Task instructions>
(A) Answer these questions from the Lofoten climbing thread, giving each answer on its own line with the same mark:
(i) How long is the planned visit, and in what month?
(ii) Where is the viking museum and longhouse suggested for horrible weather?
(iii) What route on Presten is named as a must do?
(B) Set down the Lofoten climbing thread word for word between "David Barlow - on" and "get different weather.", inclusive.
(C) Give the name of each different person who posts a reply in the Lofoten climbing thread, listing each name only once.

Document excerpt>
·····

Off to visit a friend in Henningsvaer, Lofoten for two weeks in July. I plan on getting out climbing for the most of the trip. 

is there any particular climbs/gear/attractions anyone recommends I do/bring/visit while I am there?

Many thanks, 

Luke 

 

 
David Barlow - on 11 Apr 2018
In reply to Luke Reader:

Just work your way through the top 50 in rockfax!

d_b on 11 Apr 2018
In reply to Luke Reader:

The climbing is mostly outstanding if the weather cooperates.  It might be a bit easy for you but Bare Blabaer is probably the best slabby multi pitch VS I have climbed anywhere.

If you have a car then it is easy to get to the Stetind/Narvik area with a ferry trip and an hour or so on the road - wild mountains and just far enough to get different weather.

If the weather is horrible then you can do worse than visit the viking museum and longhouse at Borg.

bandit12 - on 11 Apr 2018
In reply to David Barlow:

He might have a job, at least two are incorrectly marked in the new guidebook!

bandit12 - on 11 Apr 2018
In reply to Luke Reader:

Great fishing and the fishing village "museum" at Å good for a rainy day. Must do route Vestpillaren Direct on Presten.

Chris Craggs - on 11 Apr 2018
In reply to bandit12:

> He might have a job, at least two are incorrectly marked in the new guidebook!

Hi there,

can you expand on this please - 'incorrectly marked' in what way?

·····

Records provided>
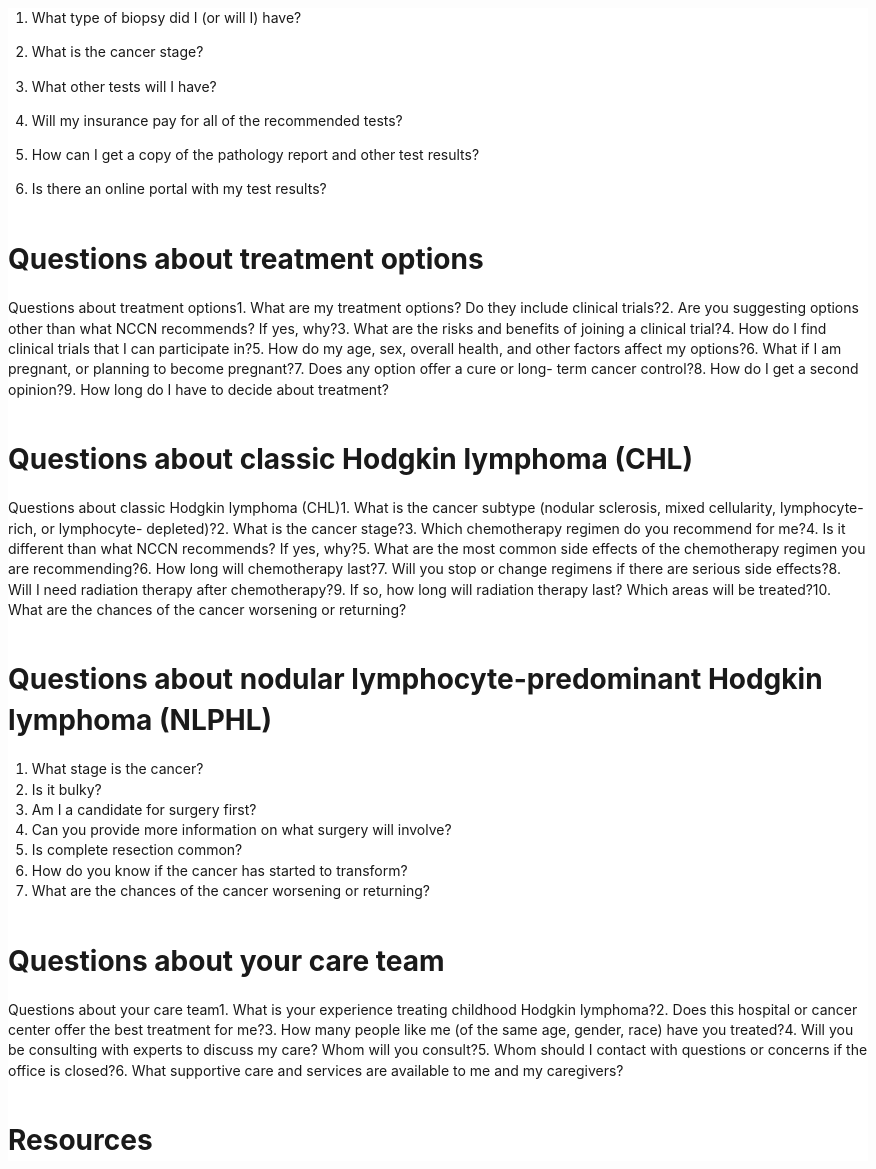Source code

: 1. What type of biopsy did I (or will I) have?

2. What is the cancer stage?

3. What other tests will I have?

4. Will my insurance pay for all of the recommended tests?

5. How can I get a copy of the pathology report and other test results?

6. Is there an online portal with my test results?

# Questions about treatment options

Questions about treatment options1. What are my treatment options? Do they include clinical trials?2. Are you suggesting options other than what NCCN recommends? If yes, why?3. What are the risks and benefits of joining a clinical trial?4. How do I find clinical trials that I can participate in?5. How do my age, sex, overall health, and other factors affect my options?6. What if I am pregnant, or planning to become pregnant?7. Does any option offer a cure or long- term cancer control?8. How do I get a second opinion?9. How long do I have to decide about treatment?

# Questions about classic Hodgkin lymphoma (CHL)

Questions about classic Hodgkin lymphoma (CHL)1. What is the cancer subtype (nodular sclerosis, mixed cellularity, lymphocyte- rich, or lymphocyte- depleted)?2. What is the cancer stage?3. Which chemotherapy regimen do you recommend for me?4. Is it different than what NCCN recommends? If yes, why?5. What are the most common side effects of the chemotherapy regimen you are recommending?6. How long will chemotherapy last?7. Will you stop or change regimens if there are serious side effects?8. Will I need radiation therapy after chemotherapy?9. If so, how long will radiation therapy last? Which areas will be treated?10. What are the chances of the cancer worsening or returning?

# Questions about nodular lymphocyte-predominant Hodgkin lymphoma (NLPHL)

1. What stage is the cancer?  
2. Is it bulky?  
3. Am I a candidate for surgery first?  
4. Can you provide more information on what surgery will involve?  
5. Is complete resection common?  
6. How do you know if the cancer has started to transform?  
7. What are the chances of the cancer worsening or returning?

# Questions about your care team

Questions about your care team1. What is your experience treating childhood Hodgkin lymphoma?2. Does this hospital or cancer center offer the best treatment for me?3. How many people like me (of the same age, gender, race) have you treated?4. Will you be consulting with experts to discuss my care? Whom will you consult?5. Whom should I contact with questions or concerns if the office is closed?6. What supportive care and services are available to me and my caregivers?

# Resources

·····

Solutions to the exercise>
(A)
(i) Two weeks, in July.
(ii) At Borg.
(iii) Vestpillaren Direct.

(B)
David Barlow - on 11 Apr 2018
In reply to Luke Reader:

Just work your way through the top 50 in rockfax!

d_b on 11 Apr 2018
In reply to Luke Reader:

The climbing is mostly outstanding if the weather cooperates.  It might be a bit easy for you but Bare Blabaer is probably the best slabby multi pitch VS I have climbed anywhere.

If you have a car then it is easy to get to the Stetind/Narvik area with a ferry trip and an hour or so on the road - wild mountains and just far enough to get different weather.

(C)
David Barlow
d_b
bandit12
Chris Craggs